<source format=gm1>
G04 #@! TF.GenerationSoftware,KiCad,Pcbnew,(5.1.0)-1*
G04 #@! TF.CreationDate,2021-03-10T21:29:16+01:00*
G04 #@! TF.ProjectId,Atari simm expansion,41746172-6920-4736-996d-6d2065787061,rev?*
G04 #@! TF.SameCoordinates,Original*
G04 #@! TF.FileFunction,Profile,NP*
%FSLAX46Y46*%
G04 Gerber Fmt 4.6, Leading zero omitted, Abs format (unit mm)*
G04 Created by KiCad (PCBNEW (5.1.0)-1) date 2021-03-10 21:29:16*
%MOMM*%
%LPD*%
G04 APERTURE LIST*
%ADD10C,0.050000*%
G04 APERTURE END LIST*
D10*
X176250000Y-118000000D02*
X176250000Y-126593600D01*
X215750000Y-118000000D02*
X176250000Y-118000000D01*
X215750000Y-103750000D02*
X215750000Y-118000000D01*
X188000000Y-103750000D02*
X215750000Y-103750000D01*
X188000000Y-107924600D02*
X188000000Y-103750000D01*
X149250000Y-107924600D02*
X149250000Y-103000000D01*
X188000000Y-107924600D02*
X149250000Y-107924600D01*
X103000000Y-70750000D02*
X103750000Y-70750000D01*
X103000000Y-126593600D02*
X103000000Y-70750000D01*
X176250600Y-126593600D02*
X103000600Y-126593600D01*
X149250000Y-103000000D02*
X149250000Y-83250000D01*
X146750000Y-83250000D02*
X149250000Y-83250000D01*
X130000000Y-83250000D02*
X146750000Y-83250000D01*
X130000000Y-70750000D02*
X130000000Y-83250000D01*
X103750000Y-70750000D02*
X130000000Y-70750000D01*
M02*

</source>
---
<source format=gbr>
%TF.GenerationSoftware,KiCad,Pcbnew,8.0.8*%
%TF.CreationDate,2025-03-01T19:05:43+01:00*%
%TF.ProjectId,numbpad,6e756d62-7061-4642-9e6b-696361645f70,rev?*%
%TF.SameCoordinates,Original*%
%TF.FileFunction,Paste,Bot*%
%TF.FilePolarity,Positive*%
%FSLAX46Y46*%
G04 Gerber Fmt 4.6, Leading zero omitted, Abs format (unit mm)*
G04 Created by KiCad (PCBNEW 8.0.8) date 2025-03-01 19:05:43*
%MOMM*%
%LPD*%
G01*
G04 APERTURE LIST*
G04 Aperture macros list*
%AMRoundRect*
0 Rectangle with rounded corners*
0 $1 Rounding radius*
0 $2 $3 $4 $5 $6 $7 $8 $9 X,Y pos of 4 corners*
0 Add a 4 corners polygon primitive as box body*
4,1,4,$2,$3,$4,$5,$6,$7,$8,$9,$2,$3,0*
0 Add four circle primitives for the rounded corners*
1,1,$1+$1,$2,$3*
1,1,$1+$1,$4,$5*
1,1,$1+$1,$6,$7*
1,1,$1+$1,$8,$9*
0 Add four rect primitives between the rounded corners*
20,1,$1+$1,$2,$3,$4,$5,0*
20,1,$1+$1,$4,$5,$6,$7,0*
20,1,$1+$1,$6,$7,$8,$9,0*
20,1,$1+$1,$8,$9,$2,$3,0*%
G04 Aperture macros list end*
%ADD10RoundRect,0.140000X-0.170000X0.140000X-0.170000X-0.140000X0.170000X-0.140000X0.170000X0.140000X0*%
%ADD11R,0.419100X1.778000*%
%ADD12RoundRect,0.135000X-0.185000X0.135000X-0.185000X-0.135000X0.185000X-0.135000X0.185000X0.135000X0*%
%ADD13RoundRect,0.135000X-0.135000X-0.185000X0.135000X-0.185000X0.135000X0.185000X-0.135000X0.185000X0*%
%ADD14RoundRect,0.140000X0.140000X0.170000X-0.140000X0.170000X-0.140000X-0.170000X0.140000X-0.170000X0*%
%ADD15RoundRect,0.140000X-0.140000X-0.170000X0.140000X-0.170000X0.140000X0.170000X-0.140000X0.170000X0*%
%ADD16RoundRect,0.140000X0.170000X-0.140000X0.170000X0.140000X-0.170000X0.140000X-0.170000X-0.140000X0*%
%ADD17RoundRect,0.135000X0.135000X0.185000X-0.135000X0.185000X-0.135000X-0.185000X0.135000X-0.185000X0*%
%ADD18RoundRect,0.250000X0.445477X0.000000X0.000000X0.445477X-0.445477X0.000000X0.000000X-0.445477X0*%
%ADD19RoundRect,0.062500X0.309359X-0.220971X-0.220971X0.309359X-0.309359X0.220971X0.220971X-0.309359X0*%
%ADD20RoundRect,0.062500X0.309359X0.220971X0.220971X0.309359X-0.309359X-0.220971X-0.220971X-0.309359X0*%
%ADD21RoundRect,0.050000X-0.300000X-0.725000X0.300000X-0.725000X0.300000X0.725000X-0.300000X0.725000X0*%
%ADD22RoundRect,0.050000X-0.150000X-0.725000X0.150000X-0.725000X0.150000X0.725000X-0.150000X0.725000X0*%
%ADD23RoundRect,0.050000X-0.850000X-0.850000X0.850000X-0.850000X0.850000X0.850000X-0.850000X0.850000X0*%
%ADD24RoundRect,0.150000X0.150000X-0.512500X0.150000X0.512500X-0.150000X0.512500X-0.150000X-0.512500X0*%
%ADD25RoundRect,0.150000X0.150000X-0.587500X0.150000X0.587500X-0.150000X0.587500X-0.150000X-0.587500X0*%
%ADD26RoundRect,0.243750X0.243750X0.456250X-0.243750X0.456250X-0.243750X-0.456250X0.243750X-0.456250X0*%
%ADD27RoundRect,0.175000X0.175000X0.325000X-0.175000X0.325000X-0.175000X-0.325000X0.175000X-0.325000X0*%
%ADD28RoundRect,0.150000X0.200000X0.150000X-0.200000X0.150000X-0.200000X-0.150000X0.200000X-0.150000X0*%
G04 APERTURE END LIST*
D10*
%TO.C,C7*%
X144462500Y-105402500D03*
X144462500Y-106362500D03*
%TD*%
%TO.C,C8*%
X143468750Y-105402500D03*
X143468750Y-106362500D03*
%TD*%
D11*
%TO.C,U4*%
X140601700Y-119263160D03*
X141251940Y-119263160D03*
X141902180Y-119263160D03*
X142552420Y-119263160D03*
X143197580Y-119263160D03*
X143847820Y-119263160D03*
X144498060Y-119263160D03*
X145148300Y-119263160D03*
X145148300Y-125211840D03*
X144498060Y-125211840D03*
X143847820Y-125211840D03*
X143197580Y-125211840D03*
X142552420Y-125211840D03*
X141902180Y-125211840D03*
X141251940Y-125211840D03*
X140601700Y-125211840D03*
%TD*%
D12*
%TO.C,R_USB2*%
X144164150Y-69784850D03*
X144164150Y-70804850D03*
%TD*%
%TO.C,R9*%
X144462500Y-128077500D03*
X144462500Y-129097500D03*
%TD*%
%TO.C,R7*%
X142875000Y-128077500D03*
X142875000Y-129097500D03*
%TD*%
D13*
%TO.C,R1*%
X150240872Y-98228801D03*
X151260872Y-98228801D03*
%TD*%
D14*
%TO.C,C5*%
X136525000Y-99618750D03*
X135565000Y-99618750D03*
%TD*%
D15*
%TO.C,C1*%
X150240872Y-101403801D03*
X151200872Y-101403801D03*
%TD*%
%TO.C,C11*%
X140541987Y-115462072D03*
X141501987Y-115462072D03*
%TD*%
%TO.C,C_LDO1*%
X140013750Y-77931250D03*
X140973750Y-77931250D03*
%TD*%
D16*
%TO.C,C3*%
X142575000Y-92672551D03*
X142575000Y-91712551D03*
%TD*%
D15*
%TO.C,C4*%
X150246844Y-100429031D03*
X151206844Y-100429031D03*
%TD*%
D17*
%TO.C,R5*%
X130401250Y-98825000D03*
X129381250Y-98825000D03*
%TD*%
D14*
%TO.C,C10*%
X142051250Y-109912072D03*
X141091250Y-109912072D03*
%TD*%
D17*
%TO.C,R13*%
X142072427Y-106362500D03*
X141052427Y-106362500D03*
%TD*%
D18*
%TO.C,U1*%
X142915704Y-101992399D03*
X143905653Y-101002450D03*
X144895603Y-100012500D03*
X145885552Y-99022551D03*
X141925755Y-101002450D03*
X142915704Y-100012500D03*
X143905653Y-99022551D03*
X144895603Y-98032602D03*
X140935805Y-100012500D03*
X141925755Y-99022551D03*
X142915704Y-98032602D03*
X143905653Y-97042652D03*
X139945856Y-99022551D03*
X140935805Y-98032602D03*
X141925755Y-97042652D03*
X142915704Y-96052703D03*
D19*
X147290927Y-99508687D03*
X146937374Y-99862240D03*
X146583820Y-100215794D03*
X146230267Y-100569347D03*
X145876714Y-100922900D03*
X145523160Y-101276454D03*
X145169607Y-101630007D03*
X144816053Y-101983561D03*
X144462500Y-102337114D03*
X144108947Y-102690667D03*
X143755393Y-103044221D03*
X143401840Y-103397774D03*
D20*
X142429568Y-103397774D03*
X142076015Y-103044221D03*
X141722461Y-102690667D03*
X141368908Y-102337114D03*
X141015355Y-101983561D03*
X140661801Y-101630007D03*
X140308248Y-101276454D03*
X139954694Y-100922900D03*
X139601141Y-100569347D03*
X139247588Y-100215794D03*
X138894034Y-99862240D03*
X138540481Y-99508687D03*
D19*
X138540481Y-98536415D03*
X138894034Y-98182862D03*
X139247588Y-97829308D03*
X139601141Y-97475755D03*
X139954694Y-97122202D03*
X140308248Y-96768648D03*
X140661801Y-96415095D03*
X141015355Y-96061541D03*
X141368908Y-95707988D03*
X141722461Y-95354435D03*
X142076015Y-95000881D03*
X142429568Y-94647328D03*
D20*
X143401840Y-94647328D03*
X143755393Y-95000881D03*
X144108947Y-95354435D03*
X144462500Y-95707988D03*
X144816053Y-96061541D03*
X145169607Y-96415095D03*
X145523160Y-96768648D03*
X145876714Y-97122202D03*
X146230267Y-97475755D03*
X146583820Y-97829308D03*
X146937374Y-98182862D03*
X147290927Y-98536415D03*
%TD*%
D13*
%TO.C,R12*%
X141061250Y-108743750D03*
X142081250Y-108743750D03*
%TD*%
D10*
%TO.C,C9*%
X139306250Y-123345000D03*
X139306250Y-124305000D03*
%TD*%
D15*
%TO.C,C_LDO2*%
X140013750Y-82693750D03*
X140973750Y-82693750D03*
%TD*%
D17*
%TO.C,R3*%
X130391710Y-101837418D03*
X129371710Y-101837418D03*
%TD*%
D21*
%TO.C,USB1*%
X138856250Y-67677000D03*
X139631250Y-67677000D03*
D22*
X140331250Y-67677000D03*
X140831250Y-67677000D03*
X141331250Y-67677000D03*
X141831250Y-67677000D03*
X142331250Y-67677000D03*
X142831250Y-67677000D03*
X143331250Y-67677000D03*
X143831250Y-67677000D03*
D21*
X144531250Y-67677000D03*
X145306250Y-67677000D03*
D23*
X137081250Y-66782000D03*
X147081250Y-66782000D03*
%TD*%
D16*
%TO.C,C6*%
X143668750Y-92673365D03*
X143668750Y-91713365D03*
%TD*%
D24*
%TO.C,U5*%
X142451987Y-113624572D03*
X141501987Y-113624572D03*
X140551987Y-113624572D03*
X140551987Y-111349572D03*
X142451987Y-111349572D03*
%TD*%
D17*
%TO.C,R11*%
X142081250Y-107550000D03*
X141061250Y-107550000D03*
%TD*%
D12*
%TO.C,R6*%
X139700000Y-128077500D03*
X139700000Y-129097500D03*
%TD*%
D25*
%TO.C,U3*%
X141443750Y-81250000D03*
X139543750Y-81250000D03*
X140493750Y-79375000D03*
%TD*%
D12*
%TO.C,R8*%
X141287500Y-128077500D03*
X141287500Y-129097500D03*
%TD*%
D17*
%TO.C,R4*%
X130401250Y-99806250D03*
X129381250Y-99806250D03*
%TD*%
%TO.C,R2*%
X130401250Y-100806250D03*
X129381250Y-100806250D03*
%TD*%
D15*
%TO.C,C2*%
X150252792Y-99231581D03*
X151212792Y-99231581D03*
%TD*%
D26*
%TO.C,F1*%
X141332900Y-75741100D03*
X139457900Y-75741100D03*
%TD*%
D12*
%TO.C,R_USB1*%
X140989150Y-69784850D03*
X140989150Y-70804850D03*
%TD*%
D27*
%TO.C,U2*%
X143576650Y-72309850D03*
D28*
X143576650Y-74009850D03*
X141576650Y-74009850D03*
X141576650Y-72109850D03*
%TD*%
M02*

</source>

_Requirement_
Return the span of lines in the data above that opens at the line with "X146230267Y-100569347D03*" and closes at the line with "X140308248Y-101276454D03*", exactly, ends included, nothing else.

_Output below_
X146230267Y-100569347D03*
X145876714Y-100922900D03*
X145523160Y-101276454D03*
X145169607Y-101630007D03*
X144816053Y-101983561D03*
X144462500Y-102337114D03*
X144108947Y-102690667D03*
X143755393Y-103044221D03*
X143401840Y-103397774D03*
D20*
X142429568Y-103397774D03*
X142076015Y-103044221D03*
X141722461Y-102690667D03*
X141368908Y-102337114D03*
X141015355Y-101983561D03*
X140661801Y-101630007D03*
X140308248Y-101276454D03*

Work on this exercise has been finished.